I did, sending the old women around the house, who seemed to be Spanish ancestors, welcome and blessings. Whenever I saw the spirits of our beloved pets, I told them I loved and missed them. The spirits came so regularly that I simply greeted them as a matter of fact.

The day my boyfriend first saw one of the Spanish ancestors, who simply seemed to have lived on this land at one time, he caught a glimpse of her walking down the path from the house to the bridge over the arroyo, past the barn where he was working. He thought it was me, looking for him, so he went to the bridge to see what I wanted. No one was there. Confused, he came to the house, asking me what I’d wanted. I told him I didn’t know what he was talking about: I hadn’t left the house. He was frightened.

I reassured him, telling him that, after four years in this house on Big Rock Candy Mountain, he’d finally seen the ancestors himself. I don’t think he could make up his mind whether he was pleased or upset. I assured him that the ancestors weren’t unhappy or sad: they were simply on their land. How did I know that, he asked. I just do, I told him. He decided to trust me.

He also now sees the dueñas — plural of housewife, matron, proprietess, lady — as I’ve come to call them, and also says the same thing to them that I say, something I got from my Little Brother: Blessings on your path, Ancestor. He also now sees our cats who’ve died, one of whom was his first, so it gives him great happiness. I feel the cats sometimes rubbing against my ankles, but when I look down, none of our current cats is there. He wants very much to feel them rubbing against him.

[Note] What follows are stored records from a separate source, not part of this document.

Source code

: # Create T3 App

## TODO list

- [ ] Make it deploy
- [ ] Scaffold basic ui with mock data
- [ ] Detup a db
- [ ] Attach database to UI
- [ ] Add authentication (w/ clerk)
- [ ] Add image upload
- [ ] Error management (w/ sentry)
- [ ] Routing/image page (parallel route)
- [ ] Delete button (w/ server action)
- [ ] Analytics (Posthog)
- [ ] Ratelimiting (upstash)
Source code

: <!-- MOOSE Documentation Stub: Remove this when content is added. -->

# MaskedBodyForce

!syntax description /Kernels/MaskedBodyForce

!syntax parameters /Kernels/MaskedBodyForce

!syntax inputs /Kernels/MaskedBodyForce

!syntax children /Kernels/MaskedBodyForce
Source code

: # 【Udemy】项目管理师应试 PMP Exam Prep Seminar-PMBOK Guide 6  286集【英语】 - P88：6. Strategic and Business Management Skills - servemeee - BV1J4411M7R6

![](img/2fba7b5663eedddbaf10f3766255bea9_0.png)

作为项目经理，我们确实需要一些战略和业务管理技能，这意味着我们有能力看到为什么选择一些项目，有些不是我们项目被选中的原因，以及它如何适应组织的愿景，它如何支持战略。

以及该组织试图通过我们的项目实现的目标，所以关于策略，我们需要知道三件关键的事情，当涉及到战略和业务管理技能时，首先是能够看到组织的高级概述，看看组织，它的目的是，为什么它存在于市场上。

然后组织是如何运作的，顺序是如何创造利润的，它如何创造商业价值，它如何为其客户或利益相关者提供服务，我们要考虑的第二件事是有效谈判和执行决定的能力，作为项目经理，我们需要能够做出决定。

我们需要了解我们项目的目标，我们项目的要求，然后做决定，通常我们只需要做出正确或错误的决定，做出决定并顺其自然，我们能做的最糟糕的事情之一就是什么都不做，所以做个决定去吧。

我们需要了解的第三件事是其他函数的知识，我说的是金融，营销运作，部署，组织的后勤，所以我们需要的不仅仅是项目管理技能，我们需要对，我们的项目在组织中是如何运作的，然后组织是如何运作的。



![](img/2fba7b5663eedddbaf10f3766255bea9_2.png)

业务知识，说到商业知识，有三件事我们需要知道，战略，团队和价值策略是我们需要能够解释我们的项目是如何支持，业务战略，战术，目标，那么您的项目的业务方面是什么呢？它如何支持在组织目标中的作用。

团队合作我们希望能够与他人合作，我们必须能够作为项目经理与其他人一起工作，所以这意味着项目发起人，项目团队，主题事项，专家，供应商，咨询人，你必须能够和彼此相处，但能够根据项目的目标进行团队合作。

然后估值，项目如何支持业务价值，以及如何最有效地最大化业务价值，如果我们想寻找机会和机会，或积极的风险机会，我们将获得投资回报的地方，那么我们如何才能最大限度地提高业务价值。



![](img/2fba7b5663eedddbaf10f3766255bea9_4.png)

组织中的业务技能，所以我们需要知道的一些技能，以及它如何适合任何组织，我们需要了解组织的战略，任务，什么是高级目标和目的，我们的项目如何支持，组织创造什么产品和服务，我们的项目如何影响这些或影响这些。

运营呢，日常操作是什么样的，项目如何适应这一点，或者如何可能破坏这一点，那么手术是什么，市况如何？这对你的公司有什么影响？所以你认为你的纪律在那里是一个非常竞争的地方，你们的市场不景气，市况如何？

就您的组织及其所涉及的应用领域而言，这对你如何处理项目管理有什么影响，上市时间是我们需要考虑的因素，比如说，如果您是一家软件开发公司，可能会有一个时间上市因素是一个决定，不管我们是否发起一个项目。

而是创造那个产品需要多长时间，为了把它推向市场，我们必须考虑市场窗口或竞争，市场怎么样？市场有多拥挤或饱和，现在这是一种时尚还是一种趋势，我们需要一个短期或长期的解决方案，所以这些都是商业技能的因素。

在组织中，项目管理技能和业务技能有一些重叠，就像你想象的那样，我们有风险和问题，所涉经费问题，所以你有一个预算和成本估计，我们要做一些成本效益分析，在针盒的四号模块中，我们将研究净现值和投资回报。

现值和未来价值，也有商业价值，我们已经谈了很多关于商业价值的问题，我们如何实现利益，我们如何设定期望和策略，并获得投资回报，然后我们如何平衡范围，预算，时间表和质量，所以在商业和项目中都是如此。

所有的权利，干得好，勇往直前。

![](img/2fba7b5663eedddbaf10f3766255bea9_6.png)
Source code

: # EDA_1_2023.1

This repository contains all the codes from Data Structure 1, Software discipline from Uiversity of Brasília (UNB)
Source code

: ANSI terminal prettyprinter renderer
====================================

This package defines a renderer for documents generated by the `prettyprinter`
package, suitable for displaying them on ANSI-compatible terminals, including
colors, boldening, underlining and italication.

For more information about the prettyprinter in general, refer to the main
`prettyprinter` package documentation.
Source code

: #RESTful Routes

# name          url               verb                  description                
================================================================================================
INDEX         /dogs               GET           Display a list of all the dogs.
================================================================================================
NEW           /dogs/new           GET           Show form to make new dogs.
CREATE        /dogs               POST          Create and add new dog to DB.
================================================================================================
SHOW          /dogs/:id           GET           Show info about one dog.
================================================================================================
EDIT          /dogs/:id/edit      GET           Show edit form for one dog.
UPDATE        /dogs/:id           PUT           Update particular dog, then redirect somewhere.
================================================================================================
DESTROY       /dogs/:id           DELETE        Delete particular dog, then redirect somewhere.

I’d like the spirits to feel safe enough to come from my peripheral vision and stand before me, or walk in front of me, or simply pass me where I can see them more clearly. I would feel honored that they felt so safe with me, which is what the Grandfather’s of my Little Brother’s tribe said it would mean.

I’d also like New Mexico to stop hiding behind the deliberate misinterpretation of the original Anasazi saying for the area, which originally also included Arizona and parts of Colorado, and change the motto from “The Land of Enchantment” to “The Land of the Ancient Ancestors” or “The Land of the Spirits.” I don’t think such a change would “scare” tourists away since most of them wouldn’t be sensitive enough to see the Ancestors anyway. It would, however, attract those who were spiritually enlightened, intuitive, and able to honor the past which the Ancestors lived in.

I think that would please the spirits immensely.

Because, unlike the “spirits” in horror movies, like the “Book of the Dead” scene in Nicole Kidman’s The Others, the spirits are nothing to fear. Instead, they should be welcomed and embraced as part of our history.